The blasts targeted students and government employees heading to work, the state-run TV station Al-Ikhbaria reported.

The bombings took place in the al-Zahraa district, a regime-controlled neighborhood that is predominantly home to members of Syrian President Bashar al-Assad’s Alawite sect.

Syrian state media blamed the attack on terrorist groups. No group has yet claimed responsibility for the bombings.

The London-based monitoring group Syrian Observatory for Human Rights said 25 people were killed in the blasts, and more than 100 people were wounded.

Fourth bombing in neighborhood since December

The Homs neighborhood has been struck by three similar bombings in the past three months.

At least 24 people were killed and 100 injured in a coordinated car bombing and suicide bombing on January 26. Twin bombings also struck the neighborhood on December 28 and December 12.

ISIS claimed responsibility for all three previous attacks.

Kerry: ‘Closer to a ceasefire’ than ever

Violence has continued to rage in recent days in spite of hopes to implement a “cessation of hostilities” Friday.

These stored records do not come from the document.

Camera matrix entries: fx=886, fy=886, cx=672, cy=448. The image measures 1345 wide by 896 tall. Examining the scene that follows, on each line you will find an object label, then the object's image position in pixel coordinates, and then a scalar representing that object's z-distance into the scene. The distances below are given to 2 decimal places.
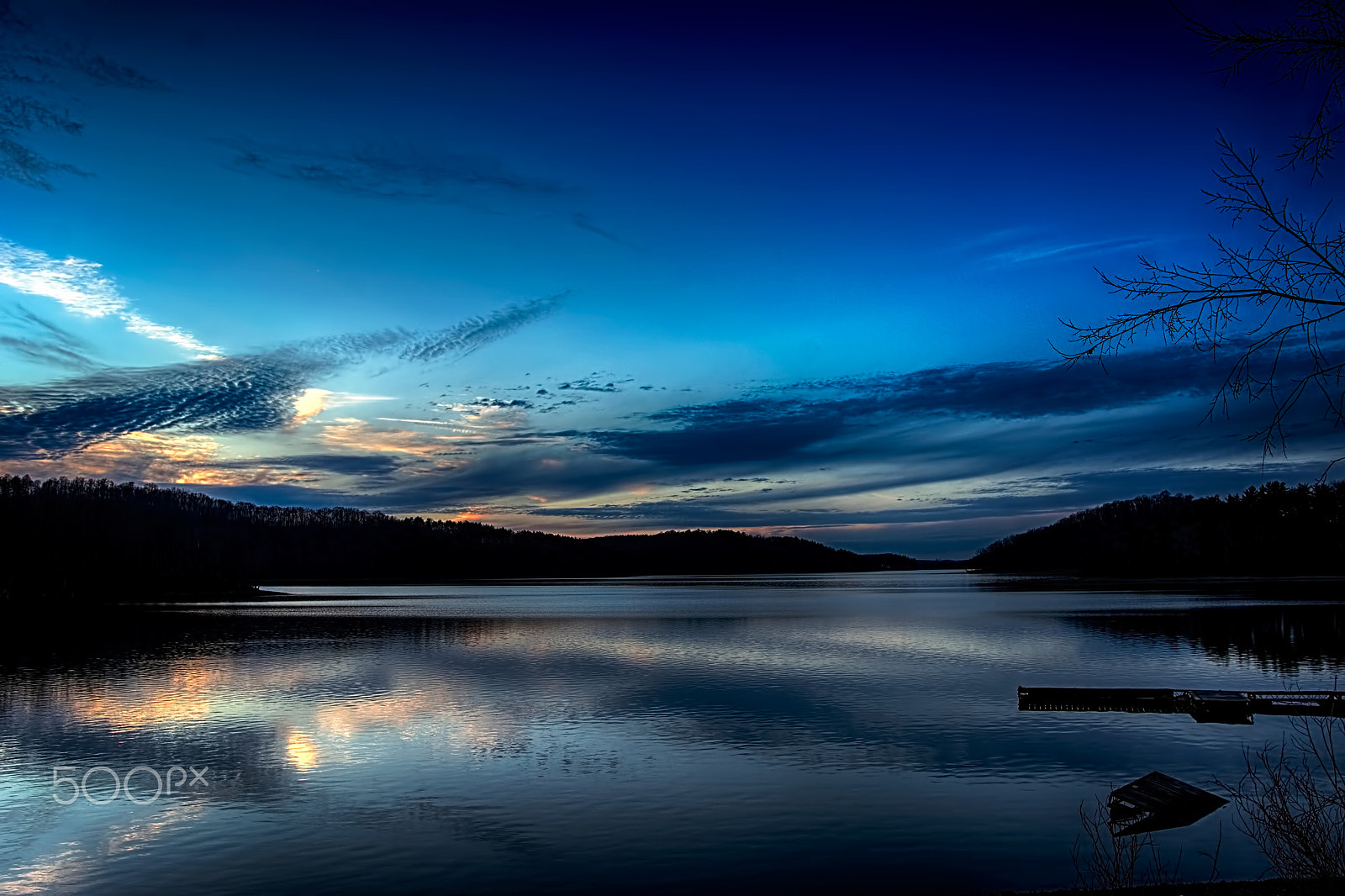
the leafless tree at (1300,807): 11.03
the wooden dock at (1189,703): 25.56
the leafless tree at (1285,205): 5.73
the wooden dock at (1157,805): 15.61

More than a dozen countries agreed to the ceasefire at talks in Munich, Germany, earlier this month, but the agreement seems to have had little impact on the ground.

But at a press conference in Jordan on Sunday, U.S. Secretary of State John Kerry said a ceasefire was still “possible.”

“We are closer to a ceasefire today than we have been, and I take nothing for granted about this,” he told reporters at a joint press conference with Jordanian Foreign Minister Nasser Judeh.

More than 250,000 people have been killed, more than 1 million injured and the majority of Syrians displaced since the country’s civil war began in 2011, according to the United Nations.